§ **Work order**
Locate each of the lines below that contains the word "your", matching case exactly, and copy those lines.

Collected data
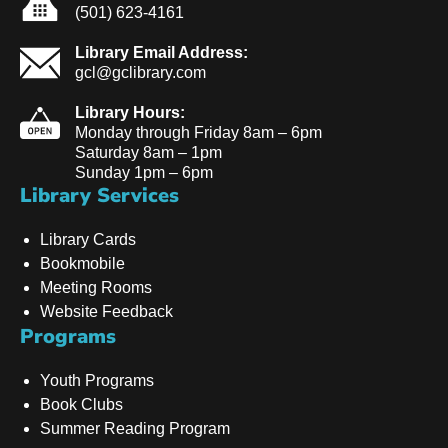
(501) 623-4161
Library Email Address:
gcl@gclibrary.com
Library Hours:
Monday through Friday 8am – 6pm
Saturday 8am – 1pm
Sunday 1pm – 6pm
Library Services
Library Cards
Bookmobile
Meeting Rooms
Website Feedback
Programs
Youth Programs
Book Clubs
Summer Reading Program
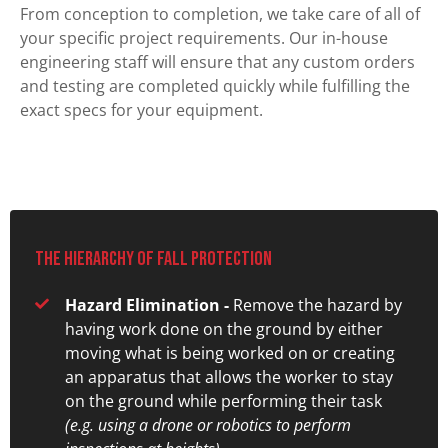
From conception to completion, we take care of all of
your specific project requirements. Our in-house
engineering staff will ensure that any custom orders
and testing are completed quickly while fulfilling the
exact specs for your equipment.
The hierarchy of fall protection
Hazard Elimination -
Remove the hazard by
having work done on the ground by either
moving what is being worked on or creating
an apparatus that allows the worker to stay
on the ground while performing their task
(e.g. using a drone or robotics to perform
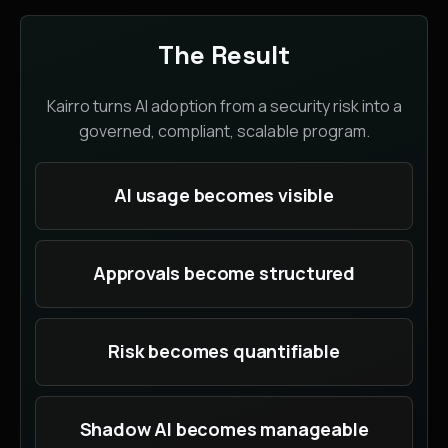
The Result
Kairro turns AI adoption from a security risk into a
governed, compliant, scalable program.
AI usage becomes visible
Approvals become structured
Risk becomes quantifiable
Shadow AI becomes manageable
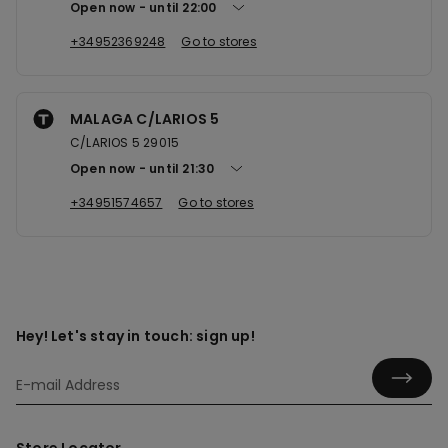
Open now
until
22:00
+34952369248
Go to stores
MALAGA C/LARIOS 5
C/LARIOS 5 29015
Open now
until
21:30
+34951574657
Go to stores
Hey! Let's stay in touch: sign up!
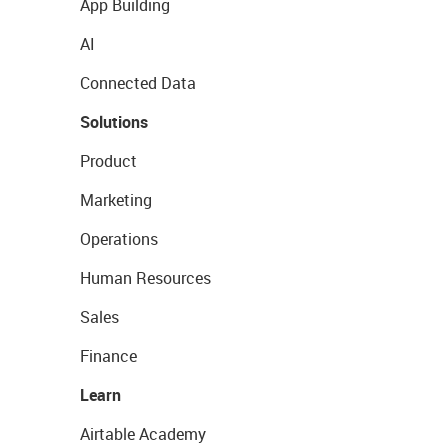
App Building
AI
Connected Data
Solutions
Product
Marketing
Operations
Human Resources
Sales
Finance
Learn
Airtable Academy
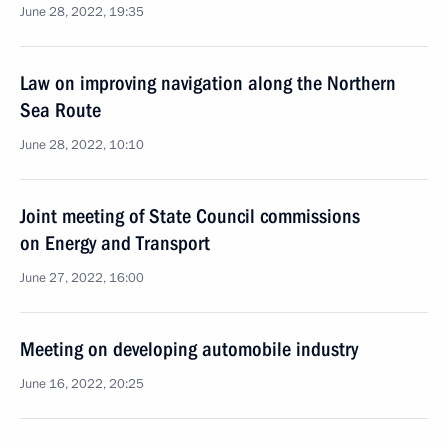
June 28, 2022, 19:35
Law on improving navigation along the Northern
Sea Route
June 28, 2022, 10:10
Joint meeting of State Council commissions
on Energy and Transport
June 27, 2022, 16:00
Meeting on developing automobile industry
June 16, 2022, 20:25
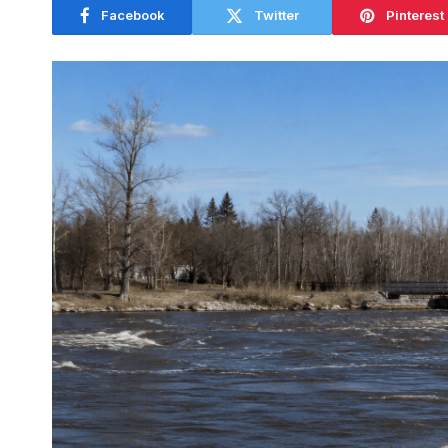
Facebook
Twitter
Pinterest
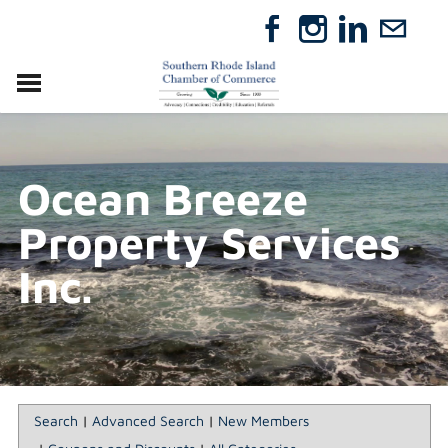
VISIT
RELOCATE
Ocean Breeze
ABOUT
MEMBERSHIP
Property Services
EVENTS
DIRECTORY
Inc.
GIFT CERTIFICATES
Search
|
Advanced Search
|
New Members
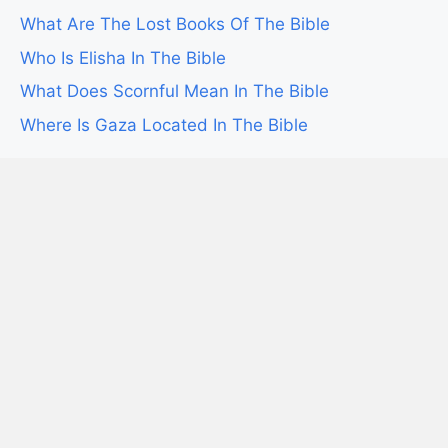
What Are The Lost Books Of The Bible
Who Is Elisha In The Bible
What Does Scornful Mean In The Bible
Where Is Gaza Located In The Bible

§ **Solution to the exercise**
your specific project requirements. Our in-house
exact specs for your equipment.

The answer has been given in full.